*WORK ITEM*:
With the first line below as the start and the line containing "Many important questions" as the end, copy every line between them exactly, ends included.

_ _ _ _

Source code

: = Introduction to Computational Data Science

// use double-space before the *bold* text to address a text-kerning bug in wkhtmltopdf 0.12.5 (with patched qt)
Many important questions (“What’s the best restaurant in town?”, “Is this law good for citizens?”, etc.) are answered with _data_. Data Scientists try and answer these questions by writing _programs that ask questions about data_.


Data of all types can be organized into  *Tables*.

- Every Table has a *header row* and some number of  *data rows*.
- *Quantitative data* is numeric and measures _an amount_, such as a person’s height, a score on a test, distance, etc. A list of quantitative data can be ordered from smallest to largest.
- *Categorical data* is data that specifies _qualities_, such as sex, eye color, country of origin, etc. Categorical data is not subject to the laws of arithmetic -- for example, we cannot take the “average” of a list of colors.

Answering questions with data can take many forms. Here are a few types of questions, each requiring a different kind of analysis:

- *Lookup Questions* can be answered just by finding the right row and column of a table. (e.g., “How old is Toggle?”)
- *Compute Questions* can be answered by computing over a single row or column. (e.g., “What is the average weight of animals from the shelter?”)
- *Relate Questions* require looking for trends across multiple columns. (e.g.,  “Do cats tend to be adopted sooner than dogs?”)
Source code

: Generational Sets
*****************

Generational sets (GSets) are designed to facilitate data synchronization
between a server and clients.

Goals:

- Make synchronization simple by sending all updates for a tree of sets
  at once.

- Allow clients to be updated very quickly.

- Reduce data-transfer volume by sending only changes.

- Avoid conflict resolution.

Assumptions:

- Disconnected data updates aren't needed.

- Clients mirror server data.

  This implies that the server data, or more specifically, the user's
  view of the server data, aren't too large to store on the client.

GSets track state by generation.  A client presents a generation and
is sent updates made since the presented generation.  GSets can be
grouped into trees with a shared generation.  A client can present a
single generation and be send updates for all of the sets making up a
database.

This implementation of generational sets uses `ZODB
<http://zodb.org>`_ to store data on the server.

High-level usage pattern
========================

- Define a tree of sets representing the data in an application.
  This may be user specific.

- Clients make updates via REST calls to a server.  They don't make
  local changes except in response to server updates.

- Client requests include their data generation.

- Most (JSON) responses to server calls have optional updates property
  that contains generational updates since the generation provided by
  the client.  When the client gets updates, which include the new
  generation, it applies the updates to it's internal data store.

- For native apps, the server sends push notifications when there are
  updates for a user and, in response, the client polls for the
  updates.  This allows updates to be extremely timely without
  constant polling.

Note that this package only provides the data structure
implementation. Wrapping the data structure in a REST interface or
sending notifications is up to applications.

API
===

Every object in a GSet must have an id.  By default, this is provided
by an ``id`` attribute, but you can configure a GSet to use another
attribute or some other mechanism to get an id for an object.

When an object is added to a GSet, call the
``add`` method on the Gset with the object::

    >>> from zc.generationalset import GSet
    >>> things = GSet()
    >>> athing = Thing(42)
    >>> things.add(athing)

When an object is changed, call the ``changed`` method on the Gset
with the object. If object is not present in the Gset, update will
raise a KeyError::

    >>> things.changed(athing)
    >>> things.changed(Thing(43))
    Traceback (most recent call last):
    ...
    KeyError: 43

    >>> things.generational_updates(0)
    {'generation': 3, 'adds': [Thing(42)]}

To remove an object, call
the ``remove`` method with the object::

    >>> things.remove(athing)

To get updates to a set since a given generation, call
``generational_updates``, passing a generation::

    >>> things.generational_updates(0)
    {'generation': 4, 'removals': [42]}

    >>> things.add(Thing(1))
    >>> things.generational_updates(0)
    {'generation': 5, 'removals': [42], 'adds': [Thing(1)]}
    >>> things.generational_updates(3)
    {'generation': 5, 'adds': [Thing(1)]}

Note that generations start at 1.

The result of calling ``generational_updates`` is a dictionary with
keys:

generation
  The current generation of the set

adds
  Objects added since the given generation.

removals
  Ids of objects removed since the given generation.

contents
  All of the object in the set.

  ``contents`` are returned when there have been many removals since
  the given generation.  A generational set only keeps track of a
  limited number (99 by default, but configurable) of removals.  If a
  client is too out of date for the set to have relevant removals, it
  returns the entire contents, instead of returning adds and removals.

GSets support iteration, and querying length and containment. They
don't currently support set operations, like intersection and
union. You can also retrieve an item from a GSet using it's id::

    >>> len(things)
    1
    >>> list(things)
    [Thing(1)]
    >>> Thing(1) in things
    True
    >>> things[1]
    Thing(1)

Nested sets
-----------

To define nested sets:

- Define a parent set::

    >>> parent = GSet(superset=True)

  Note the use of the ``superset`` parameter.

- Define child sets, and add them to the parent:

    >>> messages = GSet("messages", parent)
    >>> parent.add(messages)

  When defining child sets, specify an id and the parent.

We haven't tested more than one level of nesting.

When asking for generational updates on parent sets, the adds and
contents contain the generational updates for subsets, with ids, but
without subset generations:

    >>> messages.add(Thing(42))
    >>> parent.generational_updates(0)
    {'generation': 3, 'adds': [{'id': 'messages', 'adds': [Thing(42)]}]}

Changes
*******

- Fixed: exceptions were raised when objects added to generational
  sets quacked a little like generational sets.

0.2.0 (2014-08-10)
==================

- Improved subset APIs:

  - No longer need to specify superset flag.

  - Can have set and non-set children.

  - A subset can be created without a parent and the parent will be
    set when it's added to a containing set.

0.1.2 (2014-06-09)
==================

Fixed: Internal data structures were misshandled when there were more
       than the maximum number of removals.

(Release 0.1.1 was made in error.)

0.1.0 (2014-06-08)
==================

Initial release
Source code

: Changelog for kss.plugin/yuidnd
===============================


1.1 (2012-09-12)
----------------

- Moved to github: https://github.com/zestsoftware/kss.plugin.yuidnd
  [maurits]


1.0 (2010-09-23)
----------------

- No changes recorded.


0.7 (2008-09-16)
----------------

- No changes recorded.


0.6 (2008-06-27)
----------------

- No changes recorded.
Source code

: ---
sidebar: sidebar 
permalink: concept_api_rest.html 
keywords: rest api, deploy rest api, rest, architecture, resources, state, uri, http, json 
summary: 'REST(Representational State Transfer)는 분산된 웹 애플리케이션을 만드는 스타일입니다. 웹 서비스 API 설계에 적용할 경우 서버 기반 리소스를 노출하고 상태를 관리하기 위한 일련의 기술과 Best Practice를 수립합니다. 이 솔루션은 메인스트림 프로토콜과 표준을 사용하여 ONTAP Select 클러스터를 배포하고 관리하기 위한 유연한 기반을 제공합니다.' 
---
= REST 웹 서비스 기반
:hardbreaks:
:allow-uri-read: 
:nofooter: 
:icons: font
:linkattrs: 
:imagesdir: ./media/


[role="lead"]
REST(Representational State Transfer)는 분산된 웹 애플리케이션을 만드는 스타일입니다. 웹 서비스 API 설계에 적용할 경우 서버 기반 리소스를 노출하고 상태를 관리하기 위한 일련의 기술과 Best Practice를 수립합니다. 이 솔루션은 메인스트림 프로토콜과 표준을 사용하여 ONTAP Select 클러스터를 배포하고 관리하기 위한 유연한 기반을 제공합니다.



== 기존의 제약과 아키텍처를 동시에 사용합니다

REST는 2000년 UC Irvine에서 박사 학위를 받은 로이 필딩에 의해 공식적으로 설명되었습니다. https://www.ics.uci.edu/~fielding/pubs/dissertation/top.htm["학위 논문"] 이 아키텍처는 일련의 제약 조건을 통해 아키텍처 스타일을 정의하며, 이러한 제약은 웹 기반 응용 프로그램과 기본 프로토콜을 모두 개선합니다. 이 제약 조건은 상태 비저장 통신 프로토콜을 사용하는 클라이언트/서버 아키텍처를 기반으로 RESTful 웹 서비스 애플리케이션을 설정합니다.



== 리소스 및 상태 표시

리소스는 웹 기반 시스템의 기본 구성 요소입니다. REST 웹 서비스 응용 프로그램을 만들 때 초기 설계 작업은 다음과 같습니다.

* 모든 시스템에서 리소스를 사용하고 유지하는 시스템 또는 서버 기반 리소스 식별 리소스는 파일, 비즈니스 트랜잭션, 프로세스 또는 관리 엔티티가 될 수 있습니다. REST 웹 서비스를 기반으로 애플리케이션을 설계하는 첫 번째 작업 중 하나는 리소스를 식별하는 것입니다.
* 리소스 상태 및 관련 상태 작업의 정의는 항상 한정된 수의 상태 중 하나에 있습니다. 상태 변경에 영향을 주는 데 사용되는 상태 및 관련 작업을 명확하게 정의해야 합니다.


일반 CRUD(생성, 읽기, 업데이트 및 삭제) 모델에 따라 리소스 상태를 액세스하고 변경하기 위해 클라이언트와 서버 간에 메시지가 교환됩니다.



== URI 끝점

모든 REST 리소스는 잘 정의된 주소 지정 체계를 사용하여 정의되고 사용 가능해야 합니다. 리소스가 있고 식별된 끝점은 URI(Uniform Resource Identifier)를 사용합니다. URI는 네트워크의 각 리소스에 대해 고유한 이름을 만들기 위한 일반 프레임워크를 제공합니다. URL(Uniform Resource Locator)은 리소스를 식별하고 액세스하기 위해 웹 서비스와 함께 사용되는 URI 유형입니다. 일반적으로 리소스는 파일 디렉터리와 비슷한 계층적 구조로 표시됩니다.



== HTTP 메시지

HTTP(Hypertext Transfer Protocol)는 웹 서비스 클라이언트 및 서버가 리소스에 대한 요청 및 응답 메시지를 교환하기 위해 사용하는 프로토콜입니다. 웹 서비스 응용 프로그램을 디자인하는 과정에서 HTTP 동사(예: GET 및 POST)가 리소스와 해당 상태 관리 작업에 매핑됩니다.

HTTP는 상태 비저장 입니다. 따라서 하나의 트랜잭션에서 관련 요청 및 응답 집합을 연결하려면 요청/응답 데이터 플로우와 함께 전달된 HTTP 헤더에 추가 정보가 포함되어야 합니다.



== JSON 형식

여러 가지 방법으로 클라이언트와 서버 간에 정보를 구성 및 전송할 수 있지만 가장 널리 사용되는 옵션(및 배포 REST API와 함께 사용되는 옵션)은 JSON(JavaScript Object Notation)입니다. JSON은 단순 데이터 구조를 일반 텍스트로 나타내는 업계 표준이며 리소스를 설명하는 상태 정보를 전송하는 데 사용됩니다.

_ _ _ _

*OUTPUT BELOW*:
Source code

: = Introduction to Computational Data Science

// use double-space before the *bold* text to address a text-kerning bug in wkhtmltopdf 0.12.5 (with patched qt)
Many important questions (“What’s the best restaurant in town?”, “Is this law good for citizens?”, etc.) are answered with _data_. Data Scientists try and answer these questions by writing _programs that ask questions about data_.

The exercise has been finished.